The failover slots patch changes that, syncing slot creation and updates to physical replica servers such as those maintained with WAL archives or streaming replication. That lets logical decoding clients seamlessly follow a failover promotion and continue replay without losing consistency.
Logical decoding and slots
Introduced in 9.4, logical decoding lets a client stream changes row-by-row in consistent transaction commit order to some receiver – which can be another PostgreSQL instance or your choice of applications like message queues and search engines.
To stream the row data the client connects to a replication slot on the server. The slot makes sure that the server retains the WAL needed for decoding and (for logical slots) also prevents the removal of old versions of system catalog rows that might be needed to understand that WAL.
The failover problem
Most production PostgreSQL deployments rely on streaming replication and/or WAL archive based replication (“physical replication”) as part of their high availability and failover capabilities. Unlike most server state, replication slots are not replicated from a master server to its replicas. When the master fails and a replica is promoted any replication slots from the master are missing. Logical replication clients cannot continue because they have no slot to connect to.
Easy, right? Just create a slot with the same name on the replica.
It’s not that simple. A logical replication slot can only be created with a view of the database history somewhere in the future relative to when it’s created. So if the client wasn’t totally up to date replaying from the slot on the old master, or if it doesn’t create a replacement slot on the new master as the very first thing done on the master, the client will miss out on changes. That’s what slots are meant to prevent and can be a critical problem for some applications.
The two key reasons a slot can’t be created “back in time” are WAL retention and – for logical slots – vacuuming of the system catalogs. We also can’t get a snapshot of the past to export, but that’s only a problem for new client setup. WAL retention is the simplest: the standby might throw away WAL segments corresponding to database changes that a logical decoding client on the master hasn’t yet replayed. If there’s a failover then there’s no way to ever replay those changes to that client.

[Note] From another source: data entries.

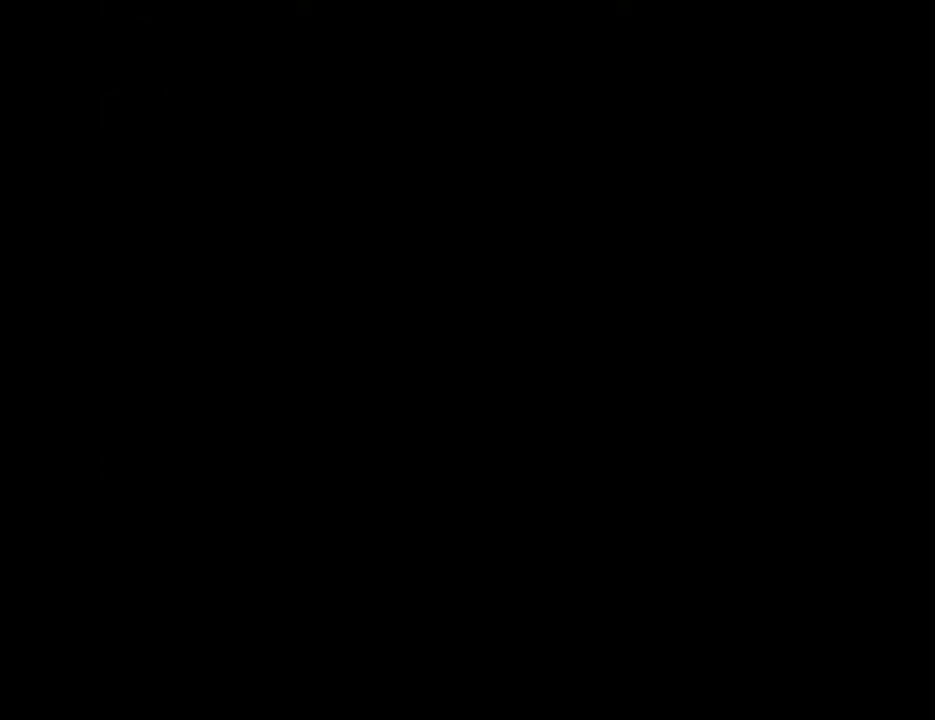
{"buttons": [], "left_stick": "center", "right_stick": "center", "events": [[33, "B", "up"], [100, "B", "down"], [200, "B", "up"], [267, "B", "down"], [333, "B", "up"], [433, "B", "down"], [467, "B", "up"]]}
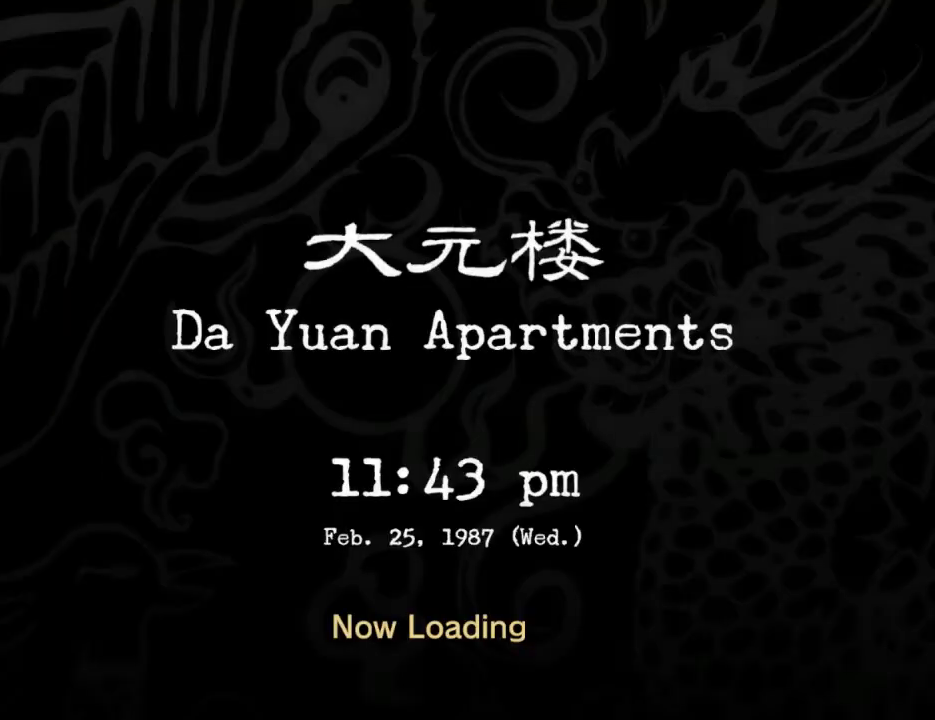
{"buttons": [], "left_stick": "center", "right_stick": "center", "events": [[67, "B", "down"], [133, "B", "up"], [167, "B", "down"], [233, "B", "up"], [300, "B", "down"], [367, "B", "up"], [433, "B", "down"], [500, "B", "up"]]}
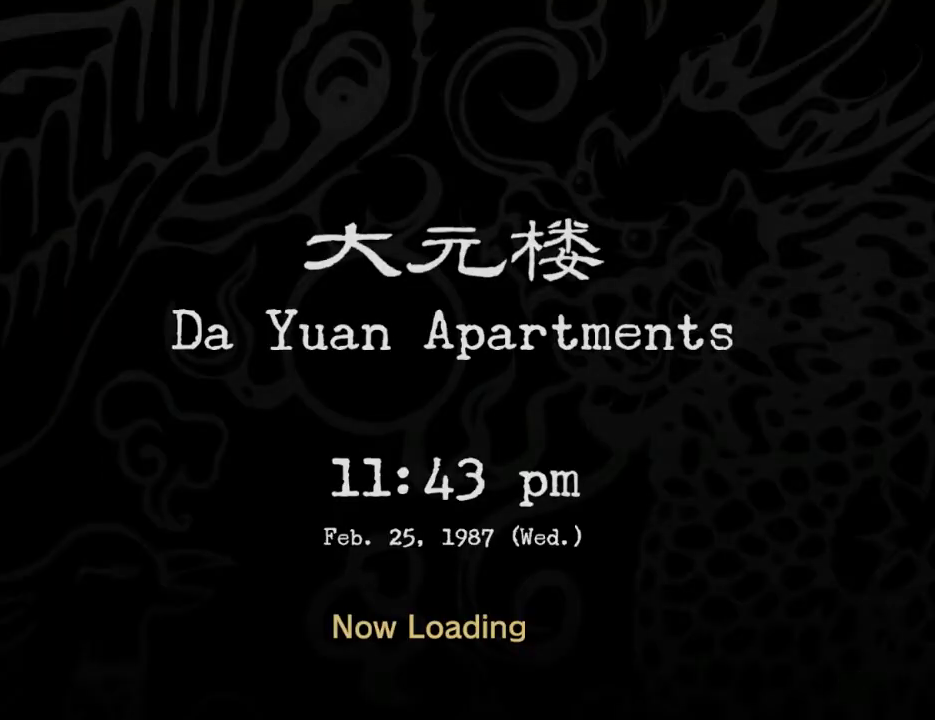
{"buttons": ["B"], "left_stick": "center", "right_stick": "center", "events": [[67, "B", "down"], [133, "B", "up"], [233, "B", "down"], [267, "B", "up"], [367, "B", "down"], [433, "B", "up"], [500, "B", "down"]]}
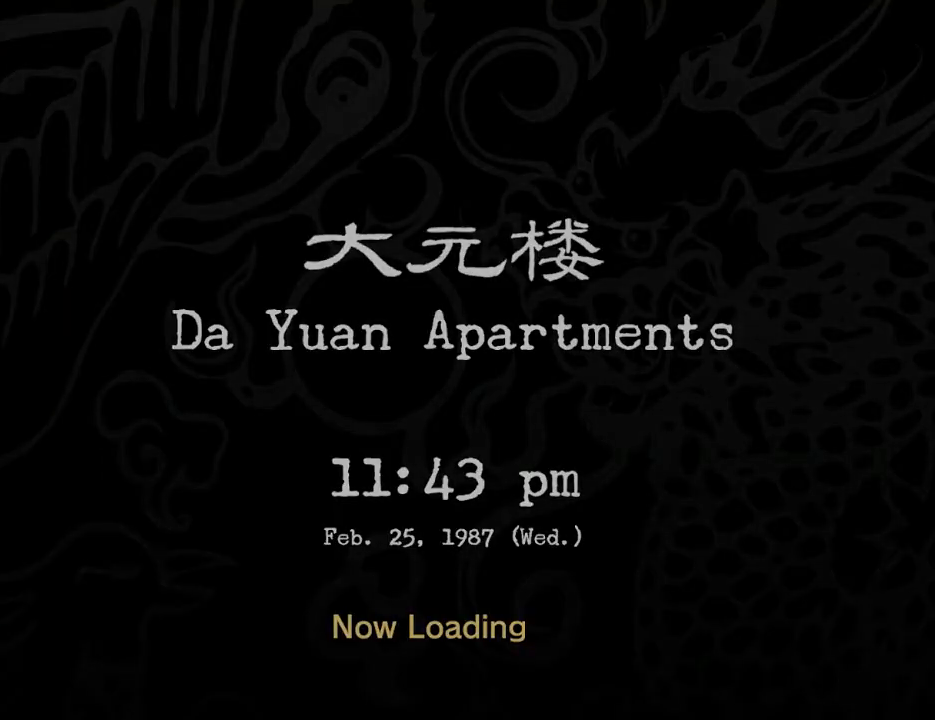
{"buttons": [], "left_stick": "center", "right_stick": "center", "events": [[67, "B", "up"], [133, "B", "down"], [200, "B", "up"], [300, "B", "down"], [367, "B", "up"], [467, "B", "down"], [500, "B", "up"]]}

The other issue is catalogs – logical decoding needs the historical definition of tables, types, etc to interpret data in WAL, and to do that it does a sort of MVCC-based time travel using deleted rows. If VACUUM on the master removes those deleted rows and marks the space free for re-use then the standby will replay that change and we can’t make sense of what’s in WAL anymore.
Failover slots address these issues by synchronizing slot creation, deletion and position updates to replica servers. This is done through the WAL stream like everything else. If a slot is created as a failover slot using the new failover boolean option to pg_create_logical_replication_slot then its creation is logged in WAL. So are subsequent position updates when the client tells the server it can free no-longer-needed resources.
If the master fails and a standby is promoted, logical decoding clients can just reconnect to the standby and carry on as if nothing had happened. If a DNS update or IP swap is done along with the promotion the logical decoding client might not even notice it’s anything more than a master restart.
What about physical slots?
PostgreSQL’s block-level (“physical”) replication also has replication slots. They can be used to pin WAL retention, providing a finer-grained mechanism than wal_keep_segments at the cost of also being unbounded.
A physical failover slot can be created, just like a logical failover slot.
Does this mean pglogical can be used to fail over to a logical replica?
Failover slots do not aid logical replication solutions in supporting failover to a logical replica. They exist to allow logical replication to follow a physical failover.
Supporting failover to a logical replica is a completely unrelated matter. There are a number of limitations in PostgreSQL core that are relevant to it, like the currently missing support for logical decoding of sequence position advances. Failover slots will neither help nor hinder there. What they do is provide a way to integrate logical replication into HA solutions now, into existing mature and established infrastructure patterns.